The naval forces available in the Levant were now so reduced that it was very difficult for the surviving ships to continue the reinforcement of Léros, let alone press ahead with offensive sweeps and patrols. The Chiefs-of-Staff Committee in London now suggested that the use of cruisers and destroyers was too expensive, and Sir John Cunningham, now commanding the naval forces in the entire Mediterranean theatre, was reluctant to release more from the central Mediterranean, where major operations were under way in Italy and the waters round it.

Between 5 and 10 November the Germans began to move their landing craft gradually to the east from Greece. The British struck at these from the air, but the Beaufighter was by no means ideally suited for such work, and the aircraft therefore inflicted little damage but themselves suffered heavy losses. Nor were the destroyers sent to intercept the convoy any more successful. In daylight the German craft lay up in various harbours under strong air cover, and when they moved by night they were very hard to find. By 10 November the Germans had successfully assembled a substantial fleet of some two dozen small craft at Kos and Kalino. Two naval squadrons, each of three destroyers, bombarded the harbours of those islands on the night of 10/11 November to minimal effect. Then, as was by now standard, the arrival of daylight saw the start of air attacks as the destroyers were withdrawing, and Rockwood was hit by a glider bomb.

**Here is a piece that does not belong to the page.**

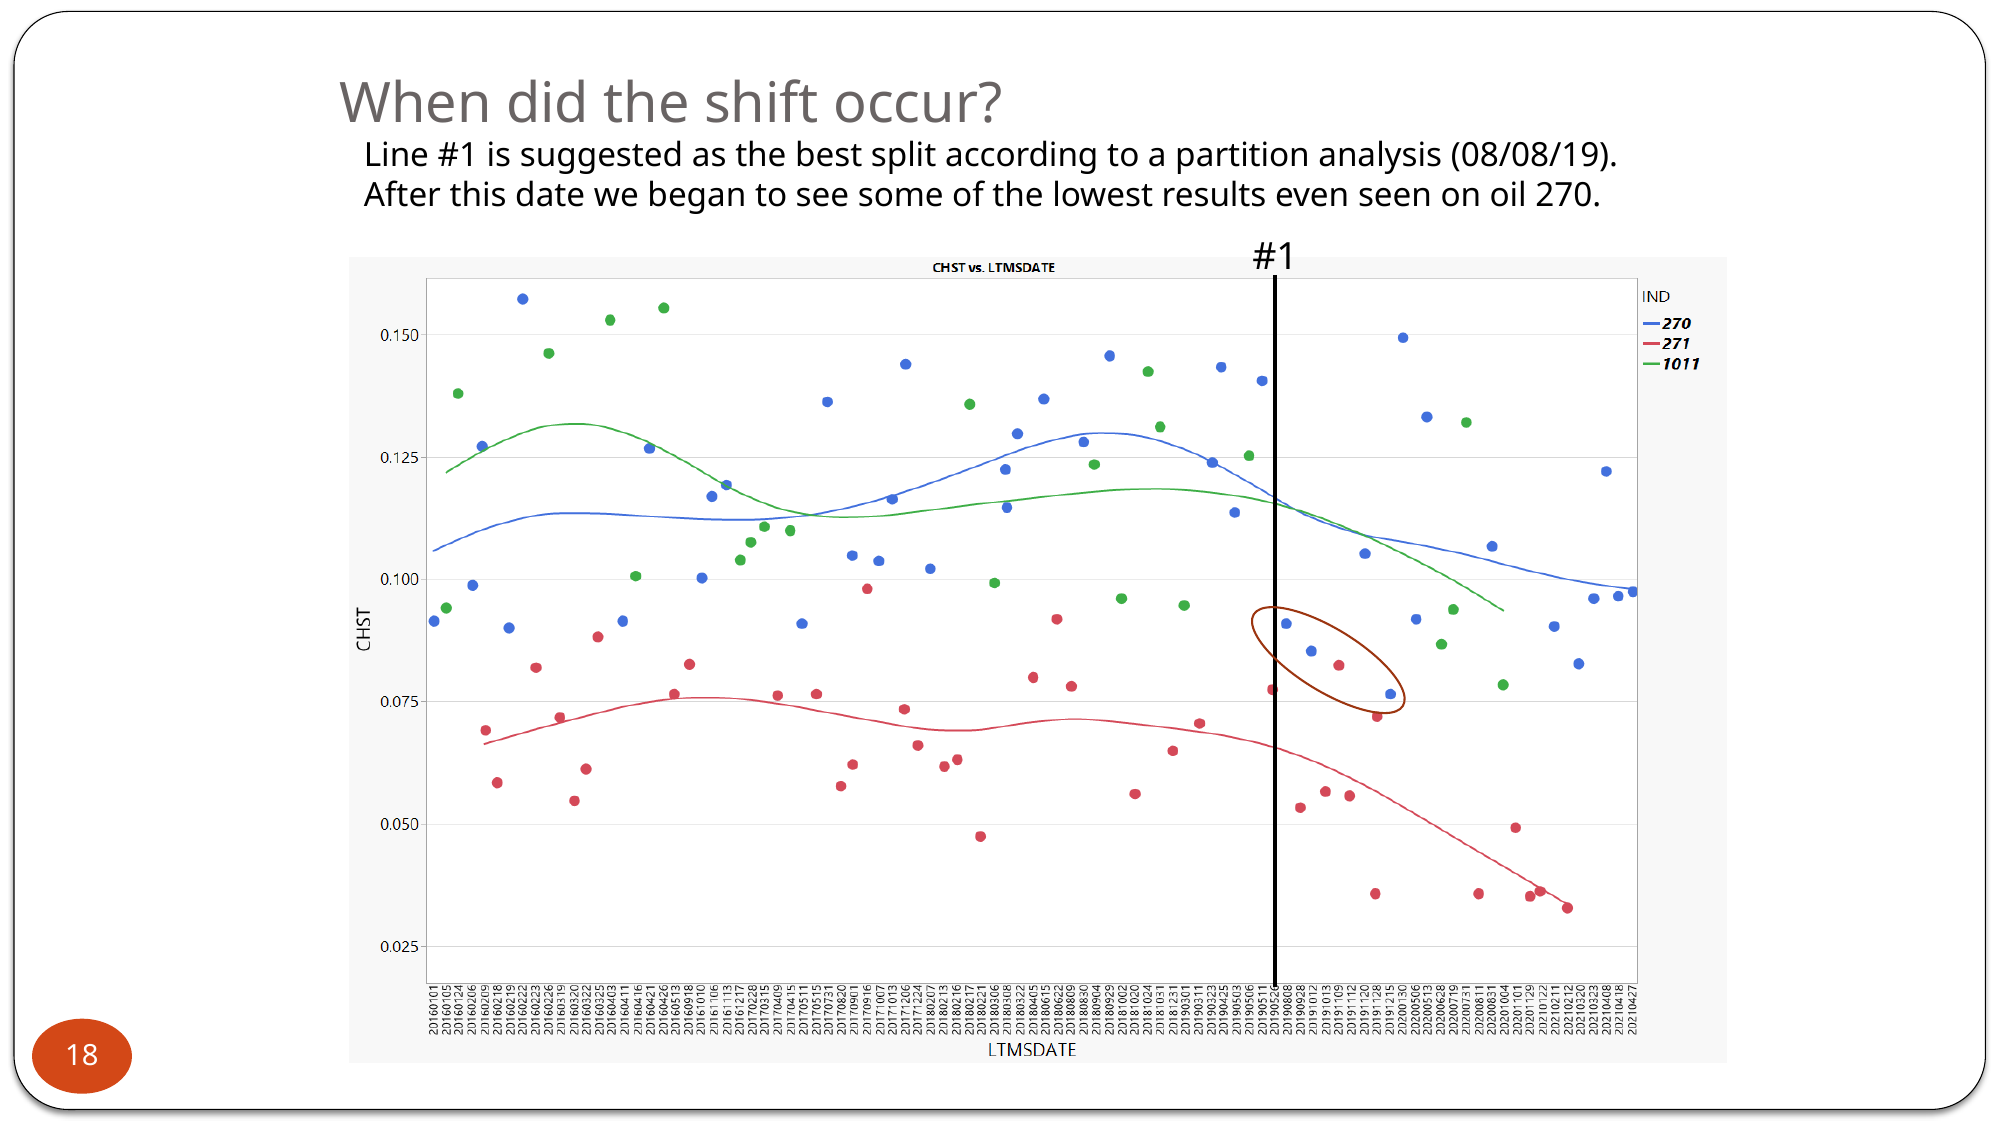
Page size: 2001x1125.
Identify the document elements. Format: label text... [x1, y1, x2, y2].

One of the two destroyer forces had anchored off the Turkish coast on 11 November, and its three ships remained there all the next day despite receiving air reports of German craft heading for Léros during the early part of the morning. These were actually carrying the German 'Leopard' (iii) invasion force to land on the northern side of Léros. Even though the destroyers' senior officer was concerned by a shortage of fuel, and knew that more destroyers could not arrive until the next night, it now seems that he should have taken his ships on patrol earlier. Not until after the fall of night on 12 November did he sweep the waters around Léros, but by that time the Germans had landed. So it was that the British, having watched the movement of the German invasion force right across the Aegean from Piraeus to Kos, failed to intercept it on its final stage.

On the night of 12/13 November, after the first German landings, destroyers and motor torpedo boats swept the adjacent waters for German reinforcements but located none. Three other destroyers were now on the way to the Aegean, but very early on 13 November one of these, Dulverton, was hit by a glider bomb and sunk. The other two lay up in Turkish waters before sweeping around Léros and bombarding shore targets after dark. On the same day the Germans managed to reinforce their strength on Léros by sea and air.

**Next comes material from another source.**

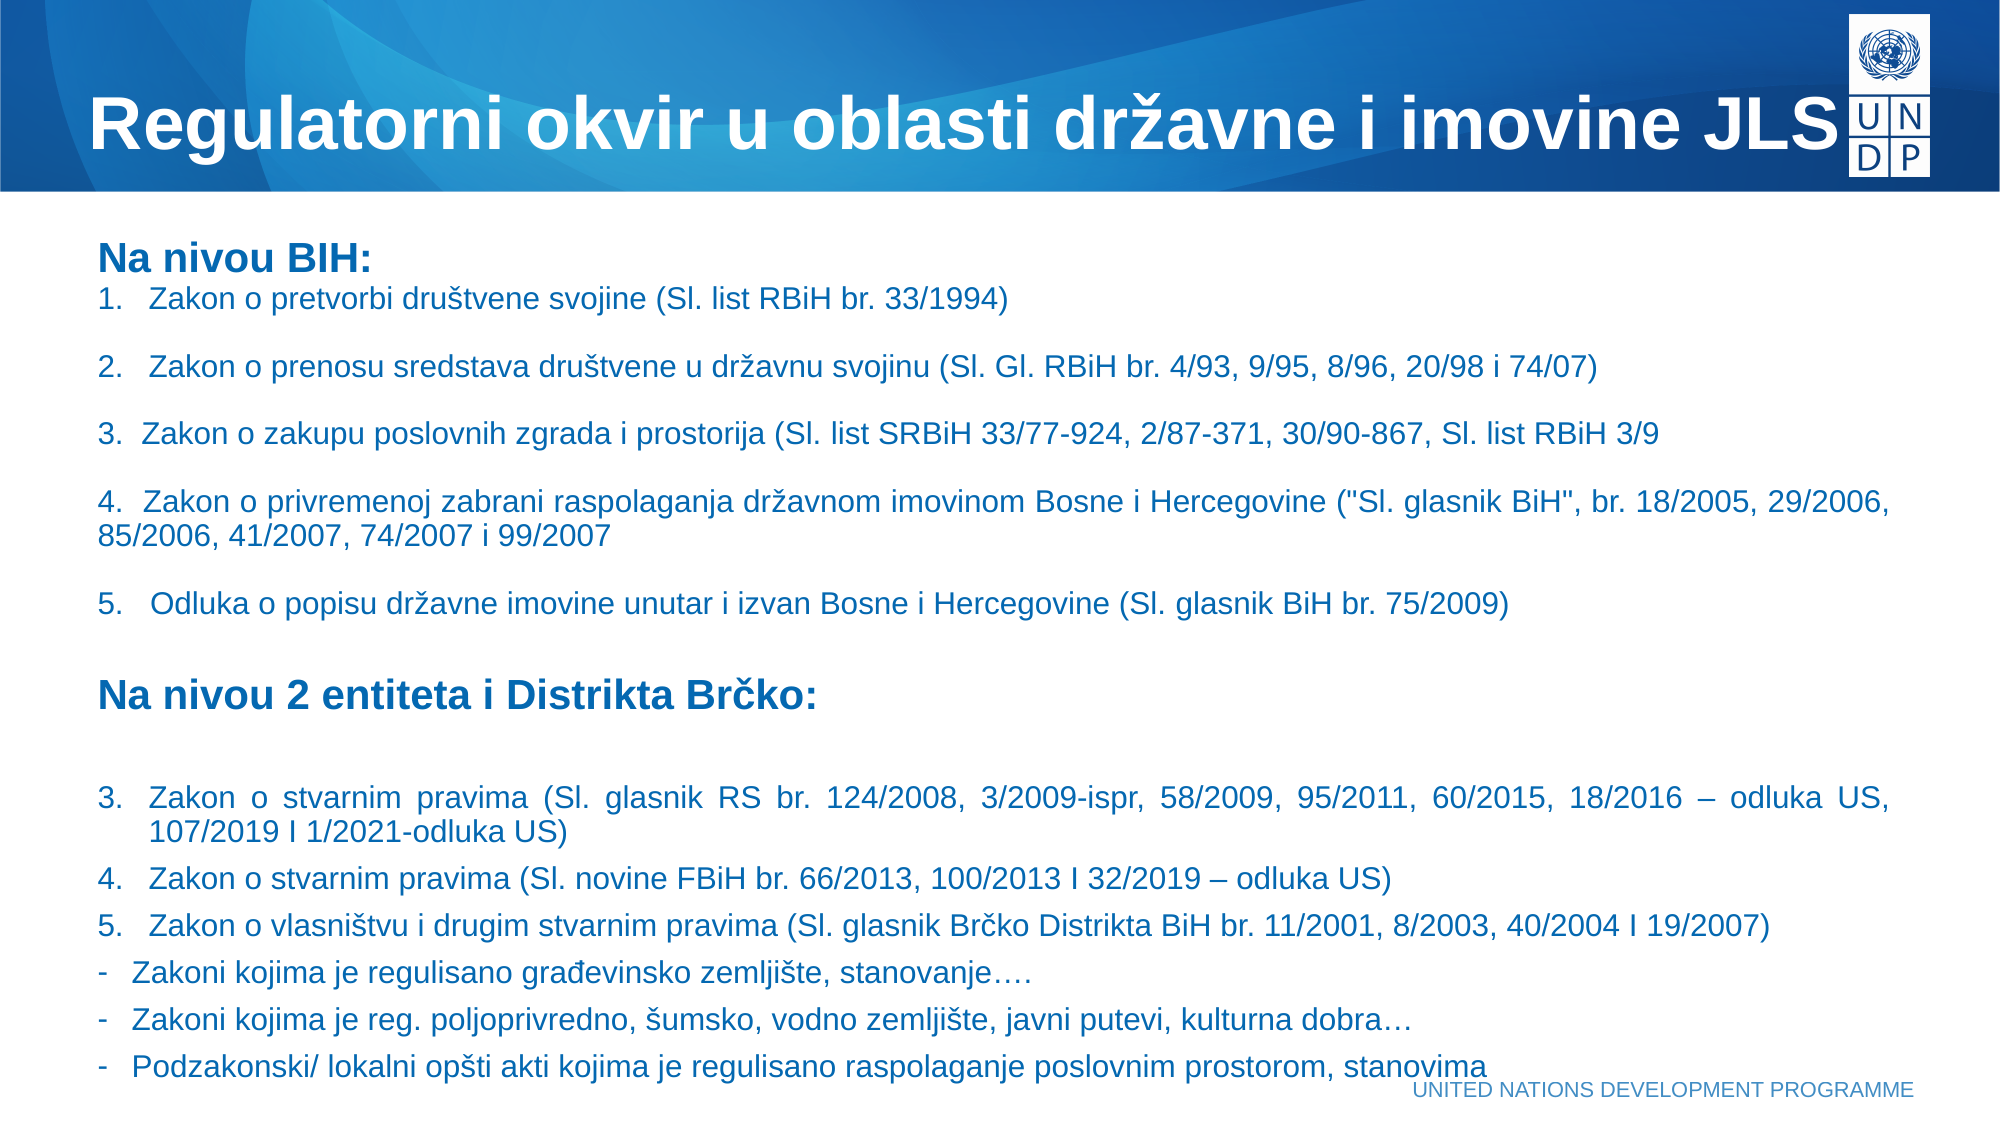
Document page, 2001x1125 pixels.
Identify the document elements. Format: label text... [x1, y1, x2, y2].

picture [0, 0, 2000, 192]
list Na nivou BIH: Zakon o pretvorbi društvene svojine (Sl. list RBiH br. 33/1994) Zakon o prenosu sredstava društvene u državnu svojinu (Sl. Gl. RBiH br. 4/93, 9/95, 8/96, 20/98 i 74/07) 3. Zakon o zakupu poslovnih zgrada i prostorija (Sl. list SRBiH 33/77-924, 2/87-371, 30/90-867, Sl. list RBiH 3/9 4. Zakon o privremenoj zabrani raspolaganja državnom imovinom Bosne i Hercegovine ("Sl. glasnik BiH", br. 18/2005, 29/2006, 85/2006, 41/2007, 74/2007 i 99/2007 5. Odluka o popisu državne imovine unutar i izvan Bosne i Hercegovine (Sl. glasnik BiH br. 75/2009) Na nivou 2 entiteta i Distrikta Brčko: Zakon o stvarnim pravima (Sl. glasnik RS br. 124/2008, 3/2009-ispr, 58/2009, 95/2011, 60/2015, 18/2016 – odluka US, 107/2019 I 1/2021-odluka US) Zakon o stvarnim pravima (Sl. novine FBiH br. 66/2013, 100/2013 I 32/2019 – odluka US) Zakon o vlasništvu i drugim stvarnim pravima (Sl. glasnik Brčko Distrikta BiH br. 11/2001, 8/2003, 40/2004 I 19/2007) Zakoni kojima je regulisano građevinsko zemljište, stanovanje…. Zakoni kojima je reg. poljoprivredno, šumsko, vodno zemljište, javni putevi, kulturna dobra… Podzakonski/ lokalni opšti akti kojima je regulisano raspolaganje poslovnim prostorom, stanovima [82, 229, 1907, 1099]
title Regulatorni okvir u oblasti državne i imovine JLS [70, 40, 1861, 174]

The British tried to reinforce the garrison of Léros from Samos, but very bad weather frustrated the first attempt. On the night of 13/14 November, however, three more destroyers arrived in the Aegean, and during the next two nights Echo and smaller vessels managed to carry 500 troops from Samos, and also sank three German landing craft which were approaching Léros full of troops.

Slow signalling and slow reaction by a British destroyer prevented the interception of German reinforcements on the night of the 15/16 November, and by dawn on 16 November the British situation on Léros had become critical, the last of the garrison surrendering later on the same day.

Immediately after the fall of Léros the British decided to evacuate the British and Greek troops remaining on Samos, and this was carried out during the night of 19/20 November. Most of the garrison of Kastelorizo was evacuated on 28 November. The Germans interfered with neither of these undertakings.

Thus ended a series of fruitless operations whose cost to the British was considerable. The British and Greek navies had suffered damage to four cruisers (Carlisle irreparably), six destroyers had been sunk and four others damaged, and two submarines and 10 coastal craft and minesweepers had been lost.